Keeping the same format as before, let’s run down through what I did this week.
This day was devoted to moving back from Foster City to the Monterey area as me and my fianceè are bouncing between two locations for her work. The reason it took all day was due to cleaning the apartment, packing up there, and unpacking in Monterey. If you’ve done this before, you can understand how long this can drag out. If not, you are a very lucky person indeed.
What I’m sure you’re all waiting for, I continued working on my Battleship project. I picked up where I left off last week and continued to remove every hint of GridWorld remnants from my play windows. This included: removing buttons, sliders, and extra menu options, replacing the icon picture and text, adding a blue background, and resizing the setup GridWorld window. I’m definitely far from finishing the final touches to my layout, but I love the improvements already. Below are the results of this work:
I also removed the JAR file (a cluster of code files you can use but not modify) containing GridWorld and manually added the source code packages to my project. The people from the AP® Computer Science GridWorld Case Study kindly provided all these files. Finally, I could access their source code to morph my project into whatever I want.*
To test, I created an executable JAR file and sent it to another computer to see if it would run. It did, but with a few hiccups. The code was running very slow and crashed. I realized if I was going to be able to give you guys something to try, I would need to go “under the hood” to see where I could remedy a few problems.
Thus, through the bulk of these three days, I did just that. I took a critical look at all my code and found places that had been patched together too quickly. Being my first time ever programming a game from scratch, things were a little disorganized.
After moving some code around into their proper classes to conform my code to good programming practices, I noticed something funny. Hmm, why are there “while loops” holding my game hostage while waiting for user input? I ran my game while looking at my task manager, and to my dismay, found that it chewed up a good portion of my memory while running (well not A LOT, but more than you would expect).

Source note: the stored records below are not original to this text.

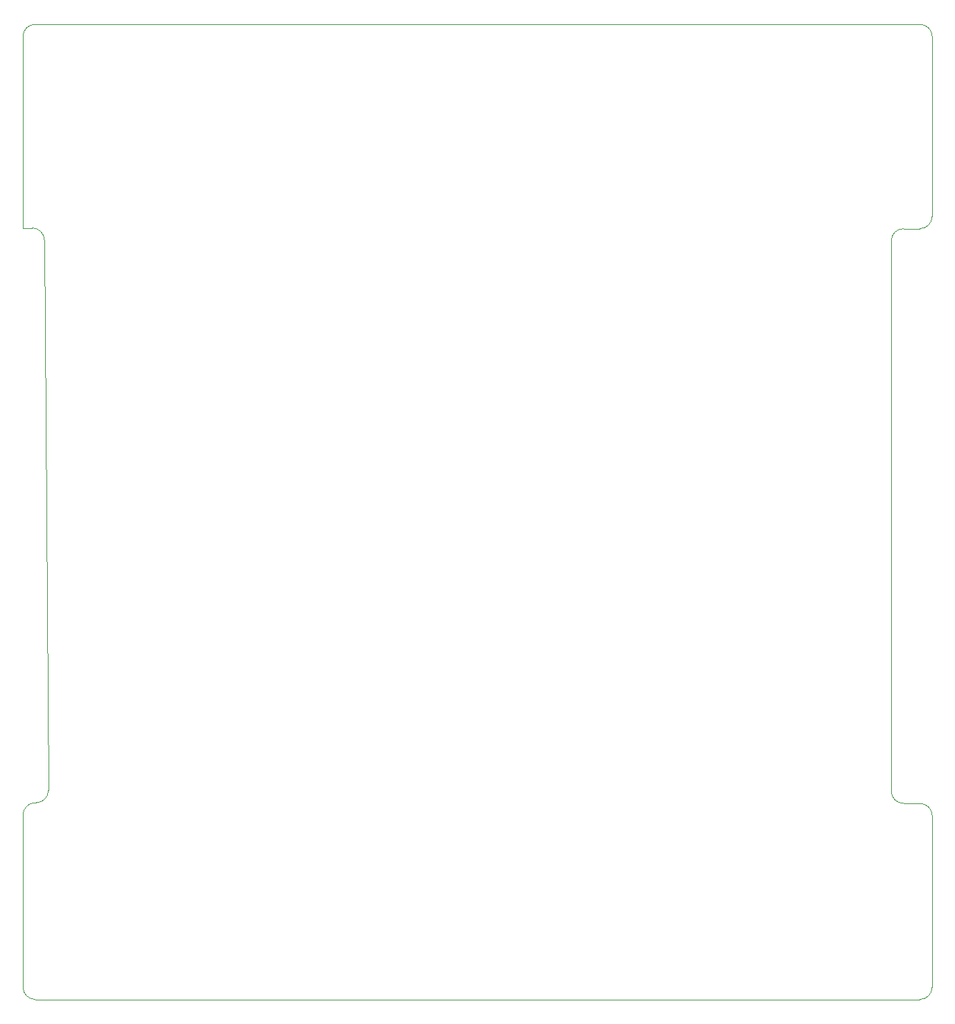
<source format=gbr>
%TF.GenerationSoftware,KiCad,Pcbnew,8.0.2-rc1*%
%TF.CreationDate,2024-12-28T13:04:23+01:00*%
%TF.ProjectId,Carte-Principale,43617274-652d-4507-9269-6e636970616c,V1*%
%TF.SameCoordinates,Original*%
%TF.FileFunction,Profile,NP*%
%FSLAX46Y46*%
G04 Gerber Fmt 4.6, Leading zero omitted, Abs format (unit mm)*
G04 Created by KiCad (PCBNEW 8.0.2-rc1) date 2024-12-28 13:04:23*
%MOMM*%
%LPD*%
G01*
G04 APERTURE LIST*
%TA.AperFunction,Profile*%
%ADD10C,0.050000*%
%TD*%
G04 APERTURE END LIST*
D10*
X205060000Y-55436000D02*
G75*
G02*
X206560000Y-53936000I1500000J0D01*
G01*
X100560000Y-124000000D02*
X100661099Y-124000000D01*
X208560000Y-148000000D02*
X100560000Y-148000000D01*
X210060000Y-125580000D02*
X210060000Y-146500000D01*
X100174823Y-53848000D02*
X99060000Y-53848000D01*
X100560000Y-29000000D02*
X208560000Y-29000000D01*
X208560000Y-29000000D02*
G75*
G02*
X210060000Y-30500000I0J-1500000D01*
G01*
X205060000Y-55436000D02*
X205060000Y-122580000D01*
X100560000Y-148000000D02*
G75*
G02*
X99060000Y-146500000I0J1500000D01*
G01*
X99060000Y-146500000D02*
X99060000Y-125500000D01*
X210060000Y-146500000D02*
G75*
G02*
X208560000Y-148000000I-1500000J0D01*
G01*
X100174823Y-53848000D02*
G75*
G02*
X101674761Y-55337138I-23J-1500000D01*
G01*
X208560000Y-53936000D02*
X206560000Y-53936000D01*
X99060000Y-53848000D02*
X99060000Y-30500000D01*
X208560000Y-124080000D02*
G75*
G02*
X210060000Y-125580000I0J-1500000D01*
G01*
X102161059Y-122489138D02*
X101674783Y-55337138D01*
X102161059Y-122489138D02*
G75*
G02*
X100661099Y-123999998I-1499959J-10862D01*
G01*
X206560000Y-124080000D02*
X208560000Y-124080000D01*
X210060000Y-30500000D02*
X210060000Y-52436000D01*
X99060000Y-30500000D02*
G75*
G02*
X100560000Y-29000000I1500000J0D01*
G01*
X210060000Y-52436000D02*
G75*
G02*
X208560000Y-53936000I-1500000J0D01*
G01*
X99060000Y-125500000D02*
G75*
G02*
X100560000Y-124000000I1500000J0D01*
G01*
X206560000Y-124080000D02*
G75*
G02*
X205060000Y-122580000I0J1500000D01*
G01*
M02*

</source>
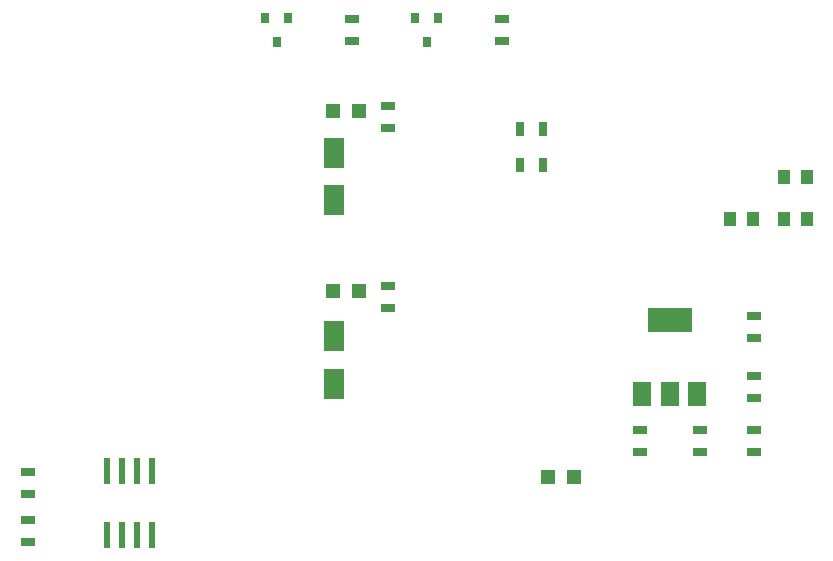
<source format=gbr>
G04 #@! TF.GenerationSoftware,KiCad,Pcbnew,(2018-02-09 revision dba198e57)-makepkg*
G04 #@! TF.CreationDate,2018-02-17T15:50:05+01:00*
G04 #@! TF.ProjectId,Kellerklima,4B656C6C65726B6C696D612E6B696361,rev?*
G04 #@! TF.SameCoordinates,Original*
G04 #@! TF.FileFunction,Paste,Top*
G04 #@! TF.FilePolarity,Positive*
%FSLAX46Y46*%
G04 Gerber Fmt 4.6, Leading zero omitted, Abs format (unit mm)*
G04 Created by KiCad (PCBNEW (2018-02-09 revision dba198e57)-makepkg) date 02/17/18 15:50:05*
%MOMM*%
%LPD*%
G01*
G04 APERTURE LIST*
%ADD10R,1.200000X1.200000*%
%ADD11R,1.300000X0.700000*%
%ADD12R,1.500000X2.000000*%
%ADD13R,3.800000X2.000000*%
%ADD14R,0.600000X2.200000*%
%ADD15R,1.000000X1.250000*%
%ADD16R,1.800000X2.500000*%
%ADD17R,0.700000X1.300000*%
%ADD18R,0.800000X0.900000*%
G04 APERTURE END LIST*
D10*
X109812000Y-61468000D03*
X107612000Y-61468000D03*
X107612000Y-76708000D03*
X109812000Y-76708000D03*
D11*
X112268000Y-76266000D03*
X112268000Y-78166000D03*
X112268000Y-62926000D03*
X112268000Y-61026000D03*
D12*
X133844000Y-85446000D03*
X138444000Y-85446000D03*
X136144000Y-85446000D03*
D13*
X136144000Y-79146000D03*
D11*
X81788000Y-93914000D03*
X81788000Y-92014000D03*
X81788000Y-96078000D03*
X81788000Y-97978000D03*
D14*
X89789000Y-97327432D03*
X89789000Y-91927432D03*
X88519000Y-97327432D03*
X91059000Y-97327432D03*
X92329000Y-97327432D03*
X88519000Y-91927432D03*
X91059000Y-91927432D03*
X92329000Y-91927432D03*
D10*
X128016000Y-92456000D03*
X125816000Y-92456000D03*
D15*
X143240000Y-70612000D03*
X141240000Y-70612000D03*
X147812000Y-67056000D03*
X145812000Y-67056000D03*
X147812000Y-70612000D03*
X145812000Y-70612000D03*
D16*
X107696000Y-84550000D03*
X107696000Y-80550000D03*
X107696000Y-65024000D03*
X107696000Y-69024000D03*
D11*
X121920000Y-53660000D03*
X121920000Y-55560000D03*
X143256000Y-83886000D03*
X143256000Y-85786000D03*
X138684000Y-90358000D03*
X138684000Y-88458000D03*
X143256000Y-80706000D03*
X143256000Y-78806000D03*
D17*
X125410000Y-62992000D03*
X123510000Y-62992000D03*
D11*
X109220000Y-53660000D03*
X109220000Y-55560000D03*
X143256000Y-88458000D03*
X143256000Y-90358000D03*
X133604000Y-88458000D03*
X133604000Y-90358000D03*
D17*
X125410000Y-66040000D03*
X123510000Y-66040000D03*
D18*
X115570000Y-55610000D03*
X114620000Y-53610000D03*
X116520000Y-53610000D03*
X103820000Y-53610000D03*
X101920000Y-53610000D03*
X102870000Y-55610000D03*
M02*

</source>
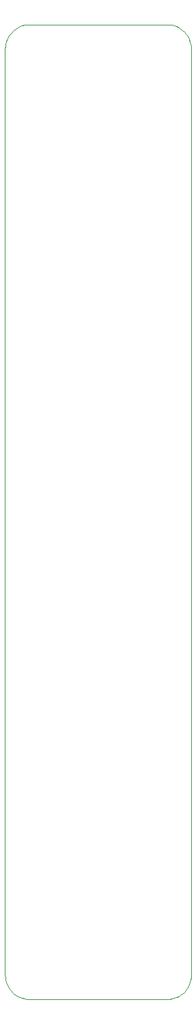
<source format=gbr>
G04 #@! TF.GenerationSoftware,KiCad,Pcbnew,(5.1.9)-1*
G04 #@! TF.CreationDate,2021-02-24T14:06:18-05:00*
G04 #@! TF.ProjectId,feather_multi_oled,66656174-6865-4725-9f6d-756c74695f6f,0.1a*
G04 #@! TF.SameCoordinates,Original*
G04 #@! TF.FileFunction,Profile,NP*
%FSLAX46Y46*%
G04 Gerber Fmt 4.6, Leading zero omitted, Abs format (unit mm)*
G04 Created by KiCad (PCBNEW (5.1.9)-1) date 2021-02-24 14:06:18*
%MOMM*%
%LPD*%
G01*
G04 APERTURE LIST*
G04 #@! TA.AperFunction,Profile*
%ADD10C,0.100000*%
G04 #@! TD*
G04 APERTURE END LIST*
D10*
X119587910Y-46570011D02*
X119437640Y-46322660D01*
X119437640Y-46322660D02*
X119264940Y-46091741D01*
X119264940Y-46091741D02*
X119071340Y-45878661D01*
X119071340Y-45878661D02*
X118858260Y-45685061D01*
X118858260Y-45685061D02*
X118627370Y-45512360D01*
X118627370Y-45512360D02*
X118379990Y-45362091D01*
X99643270Y-45015500D02*
X99345390Y-45060970D01*
X97084890Y-47107910D02*
X97010970Y-47395391D01*
X97312090Y-46570011D02*
X97185780Y-46832281D01*
X118379990Y-45362091D02*
X118117760Y-45235780D01*
X98272630Y-45512360D02*
X98041740Y-45685061D01*
X96950000Y-48000000D02*
X96950000Y-48000000D01*
X99345390Y-45060970D02*
X99057880Y-45134890D01*
X98520010Y-45362091D02*
X98272630Y-45512360D01*
X117554610Y-45060970D02*
X117256730Y-45015500D01*
X97185780Y-46832281D02*
X97084890Y-47107910D01*
X99057880Y-45134890D02*
X98782240Y-45235780D01*
X97635060Y-46091741D02*
X97462360Y-46322660D01*
X116950000Y-45000000D02*
X99950000Y-45000000D01*
X117256730Y-45015500D02*
X116950000Y-45000000D01*
X117842120Y-45134890D02*
X117554610Y-45060970D01*
X98782240Y-45235780D02*
X98520010Y-45362091D01*
X96965500Y-47693270D02*
X96950000Y-48000000D01*
X97462360Y-46322660D02*
X97312090Y-46570011D01*
X97828660Y-45878661D02*
X97635060Y-46091741D01*
X118117760Y-45235780D02*
X117842120Y-45134890D01*
X99950000Y-45000000D02*
X99643270Y-45015500D01*
X98041740Y-45685061D02*
X97828660Y-45878661D01*
X97010970Y-47395391D02*
X96965500Y-47693270D01*
X98520010Y-164637910D02*
X98782240Y-164764220D01*
X98041740Y-164314940D02*
X98272630Y-164487640D01*
X97635060Y-163908261D02*
X97828660Y-164121340D01*
X119950000Y-48000000D02*
X119934500Y-47693270D01*
X119934500Y-162306730D02*
X119950000Y-162000000D01*
X119815110Y-162892120D02*
X119889030Y-162604611D01*
X119714220Y-163167760D02*
X119815110Y-162892120D01*
X116950000Y-165000000D02*
X117256730Y-164984500D01*
X99345390Y-164939030D02*
X99643270Y-164984500D01*
X98782240Y-164764220D02*
X99057880Y-164865110D01*
X97828660Y-164121340D02*
X98041740Y-164314940D01*
X96950000Y-162000000D02*
X96965500Y-162306730D01*
X119587910Y-163429990D02*
X119714220Y-163167760D01*
X117256730Y-164984500D02*
X117554610Y-164939030D01*
X119437640Y-163677370D02*
X119587910Y-163429990D01*
X119264940Y-163908261D02*
X119437640Y-163677370D01*
X118627370Y-164487640D02*
X118858260Y-164314940D01*
X97462360Y-163677370D02*
X97635060Y-163908261D01*
X118379990Y-164637910D02*
X118627370Y-164487640D01*
X97010970Y-162604611D02*
X97084890Y-162892120D01*
X99643270Y-164984500D02*
X99950000Y-165000000D01*
X118117760Y-164764220D02*
X118379990Y-164637910D01*
X117554610Y-164939030D02*
X117842120Y-164865110D01*
X97185780Y-163167760D02*
X97312090Y-163429990D01*
X96965500Y-162306730D02*
X97010970Y-162604611D01*
X119889030Y-162604611D02*
X119934500Y-162306730D01*
X117842120Y-164865110D02*
X118117760Y-164764220D01*
X98272630Y-164487640D02*
X98520010Y-164637910D01*
X96950000Y-48000000D02*
X96950000Y-162000000D01*
X119950000Y-162000000D02*
X119950000Y-48000000D01*
X118858260Y-164314940D02*
X119071340Y-164121340D01*
X97312090Y-163429990D02*
X97462360Y-163677370D01*
X99057880Y-164865110D02*
X99345390Y-164939030D01*
X97084890Y-162892120D02*
X97185780Y-163167760D01*
X119714220Y-46832281D02*
X119587910Y-46570011D01*
X119815110Y-47107910D02*
X119714220Y-46832281D01*
X119889030Y-47395391D02*
X119815110Y-47107910D01*
X119934500Y-47693270D02*
X119889030Y-47395391D01*
X119071340Y-164121340D02*
X119264940Y-163908261D01*
X99950000Y-165000000D02*
X116950000Y-165000000D01*
M02*

</source>
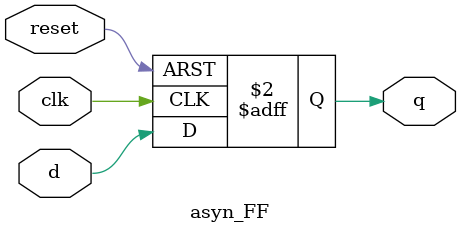
<source format=sv>
module asyn_FF (
    input logic clk,        
    input logic reset, 
    input logic d,          
    output logic q          
);
    always_ff @(posedge clk or posedge reset) begin
        if (reset)
            q <= 0;         
        else
            q <= d;         
    end

endmodule
</source>
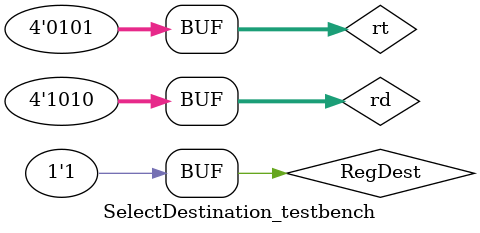
<source format=v>
`define DELAY 20
module SelectDestination_testbench();

	reg [3:0]  rt, rd;
	reg RegDest;
	wire [3:0] myDestination;

	SelectDestination mySelectDest(RegDest, rt, rd, myDestination);
	initial begin
		RegDest=1'b0;
		rt = 4'b0101;
		rd = 4'b1011;
		#`DELAY;
		RegDest=4'b1;
		rt = 4'b0101;
		rd = 4'b1010;
		#`DELAY;
	end

	initial begin
		$monitor("time = %2d, rt=%4b, rd=%4b, regDest=%1b , Destination=%4b", $time, rt, rd, RegDest, myDestination);
	end

endmodule
</source>
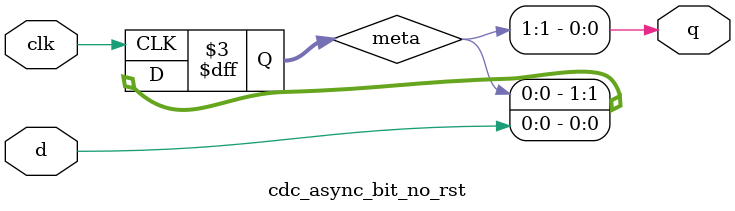
<source format=sv>

module cdc_async_bit_no_rst #(
		parameter int LENGTH = 2
	) (
		input  clk,
		input  d,
		output q
	);

	logic [LENGTH-1:0] meta = '0;
	always_ff @(posedge clk) begin
		meta <= {meta[LENGTH-2:0], d};
	end
	assign q = meta[LENGTH-1];

endmodule


</source>
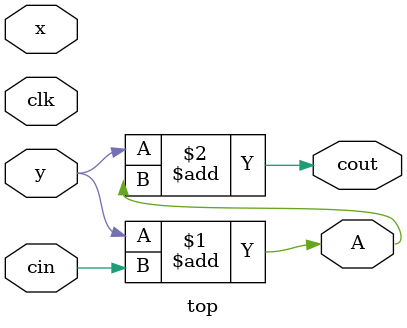
<source format=v>
module top
(
 input x,
 input y,
 input cin,
 input clk,

 output A,
 output cout
 );

 assign    A =  y + cin;
 assign   cout =  y + A;

endmodule

</source>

For those not versed in programming languages and such, it’s really the equivalent of your child (or maybe you at a young age) asking, “Are we there yet?”. However, instead of 10-20 times for the trip, the computer asks the user about 25,000 times per second while you decide where to move.
Well, I had found my problem! Originally, when I first wrote the code back in April/May, I looked into ActionListeners. These basically tell the computer when the user did something on the mouse or keyboard instead of the other way around. However, because ActionListeners were out of scope of my course, and I was running out of time to implement the rest of my code for my final project, I had to settle with while loops.
This was a big lesson learned as I realized that by designing my code around the use of the while loops, I then had to re-design a lot of my code to work with ActionListeners. I’ve been working on it for the past few days and and still hacking away.
All hope isn’t lost though! I’m about 90% finished reconstructing parts of my code and it looks and performs better than ever. I’m planning on submitting my first prototype to the website once this is complete so you guys can test it.
As mentioned before, I will be in class this coming Monday, so my project updates my be a slower at first, but I will keep you updated with what I’m doing in the meantime as to keep you all in the loop.
– Create executable to post to the website and update the project page
– Stabilize my school schedule to return to my projects.
Well, I believe that covers everything. Have a great weekend and I’ll talk to you next week!
* The GridWorld Case study is free software under the GNU public license. Though I am now changing their source code, all files created by them will still show them as authors and I only include myself as a collaborator to code I add myself (noting where my changes are located). My only intent is to use an existing Game Engine (so to speak) to build my game from, not plagiarize their work. That’s not cool, man.